La Vénus à la fourrure
2013
Roman Polanski
Une réputation, ça vous précède. Sorti en pleine relance sur la polémique de la pédophilie avérée de Roman Polanski, le film se heurta à l’indifférence générale malgré des critiques excessivement bonnes. Petite revanche sur son flop en salles, le réalisateur peut néanmoins se targuer d’avoir obtenu le César du meilleur réalisateur, chose pourtant étrange sachant qu’il s’agit d’un huis clos.
Transposition d’une pièce de théâtre adaptée du livre éponyme de Leopold von Sacher-Masoch, précurseur et inventeur du masochisme, le film consiste justement en une pièce autour du livre, ou plus précisément d’une audition qui tourne à la répétition. Terriblement en retard à son audition, Vanda (Emmanuelle Seigner), une niaise vulgaire, va réussir à arracher une audition à son auteur / metteur en scène Thomas (Mathieu Amalric). Ayant accepté par pitié et pour se débarrasser d’elle, il va tomber des nus en constatant le talent d’actrice qui l’anime, sa justesse et son naturel.
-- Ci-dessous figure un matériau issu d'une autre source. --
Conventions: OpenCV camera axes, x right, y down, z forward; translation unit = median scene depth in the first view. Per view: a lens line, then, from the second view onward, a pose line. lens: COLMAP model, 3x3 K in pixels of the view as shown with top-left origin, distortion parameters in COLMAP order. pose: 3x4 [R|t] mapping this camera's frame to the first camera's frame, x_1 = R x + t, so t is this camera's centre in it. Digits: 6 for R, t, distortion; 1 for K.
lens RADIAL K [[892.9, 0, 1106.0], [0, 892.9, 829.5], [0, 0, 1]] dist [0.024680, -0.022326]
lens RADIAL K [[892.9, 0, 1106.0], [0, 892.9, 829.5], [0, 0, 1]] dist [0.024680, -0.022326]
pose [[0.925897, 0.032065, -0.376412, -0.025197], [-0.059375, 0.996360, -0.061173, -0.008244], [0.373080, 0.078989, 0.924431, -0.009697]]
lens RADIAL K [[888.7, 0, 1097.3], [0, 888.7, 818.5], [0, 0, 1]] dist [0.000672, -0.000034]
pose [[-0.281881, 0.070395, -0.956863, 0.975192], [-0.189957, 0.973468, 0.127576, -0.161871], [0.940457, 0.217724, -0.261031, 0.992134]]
Deux grands comédiens qui donnent vie à un texte, on connaît la jouissance que pareille élévation spirituelle peut apporter avec des films comme Alceste à Bicyclette, mais l’effet est ici décuplé. Brillant de bout en bout, le texte de cette pièce offre des dialogues inspirés et percutants, alimentés par les excellents acteurs, portés par une tension sexuelle et une aura quasi mystique. Et c’est là que le film fait très fort : il nous amène de surprise en surprise, laissant découvrir progressivement chacun des personnages tout en ajoutant un peu plus de mystère à chaque pas. On s’étonne, on se ravit, on jubile des messages à double sens, portant peu à peu le film dans le fantastique tant ce qui se joue sur cette scène improvisée est magique. Une exceptionnelle idée de départ formidablement amenée, mais on atteint rapidement le climax et la logique s’installe, rendant la suite plus monotone, prévisible. L’émerveillement se terni pour finir simplement dans la continuité des choses. Assurément un très bon film à l’interprétation implacable, à l’histoire passionnante et dont la construction subjugue, même si on émettra quelques réserves sur la seconde moitié moins percutante.